According to census data, Boulder and Fort Collins have significant percentages of their populations commuting to work by bicycle. Those percentages are much higher than in many other parts of the country, and consequently, these cities also have a much higher risk of accidents involving bicycles and motor vehicles.
According to data from the Census Bureau’s 2011 American Community Survey, bicyclists in Boulder make up 9.51% of the total population commuting to work every day. There are a total of 5,128 bicyclists commuting to work every day out of a total workforce of 53,388.
In Fort Collins, the bicycling population makes up approximately 6.64% of commuters. Here, there are total of 5,112 bicyclists out of a total of 76,972 workers commuting to work every day.

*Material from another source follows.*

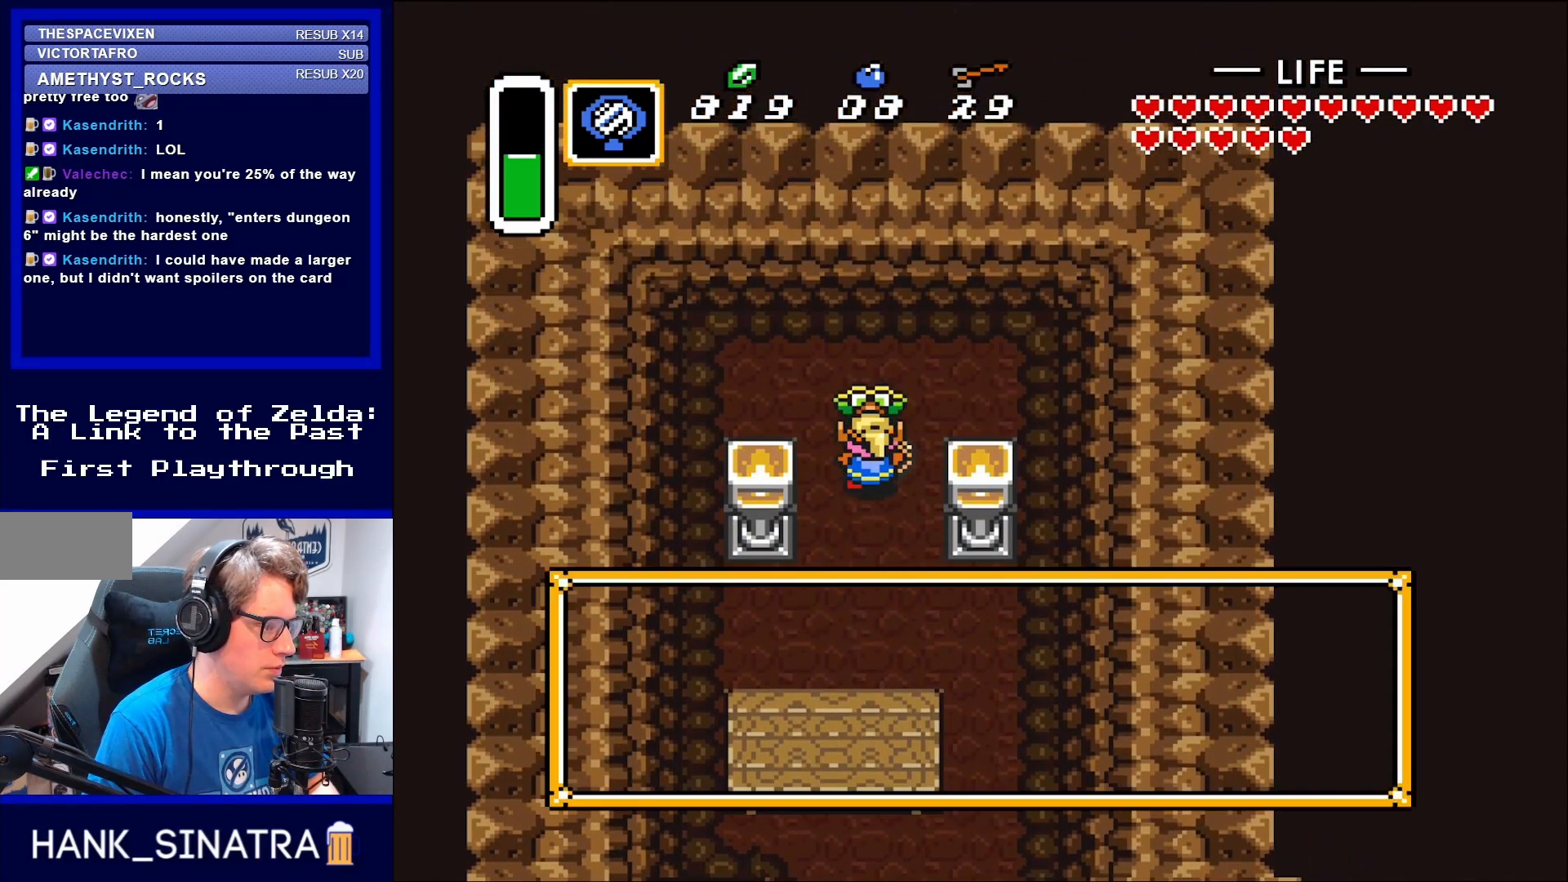
{"buttons": [], "events": [[67, "A", "up"]]}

According to the census data, in most areas of the country, bicyclists account for a tiny percentage of commuters. That is why it is so significant that two Colorado cities have more than 5% of their workforce commuting to work by bicycle every day.
Bicycling has numerous health benefits, not to mention a great role to play in reducing traffic congestion. For this reason, the census data is very encouraging. However, the fact is that when there are more bicyclists on the street, it does create a tense, and possibly hostile, situation between bicyclists and motorists.

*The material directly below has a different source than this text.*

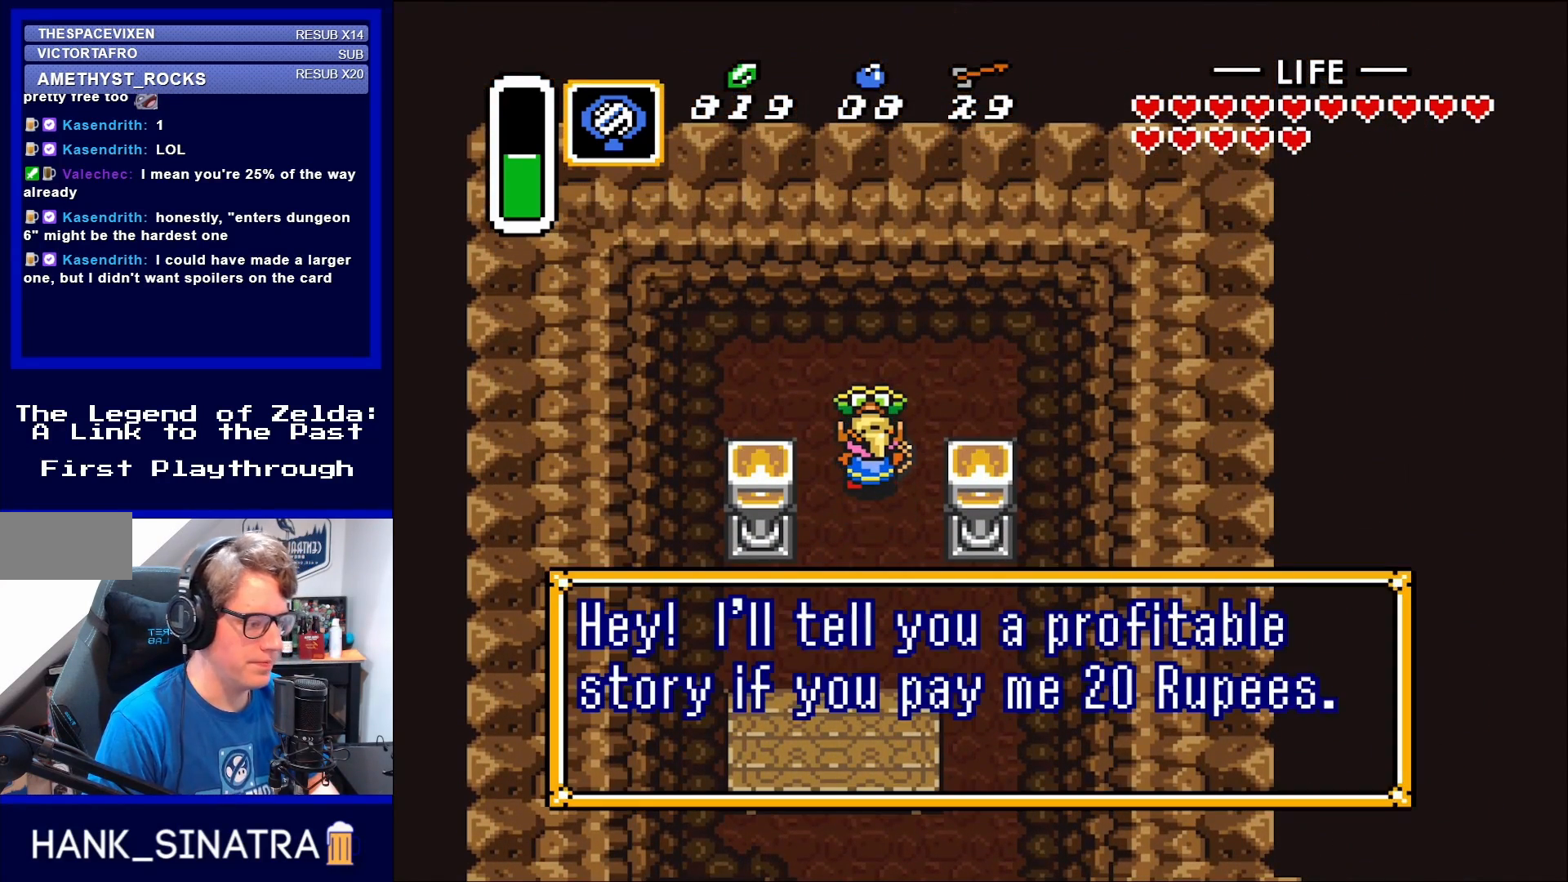
{"buttons": [], "events": []}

In the state of Colorado, a bicyclist is considered as vehicle, which means that a bicyclist enjoys the same rights and privileges as any motorist does. If you are a motorist, this means that you must respect a bicyclist’s right-of-way.
In fact, right-of-way violations are some of the frequent causes of bicycle accidents in Colorado. Most bicycle accidents occur at intersections, and involve a vehicle that is making a left turn in front of a bicyclist, backing out, or running a stop sign.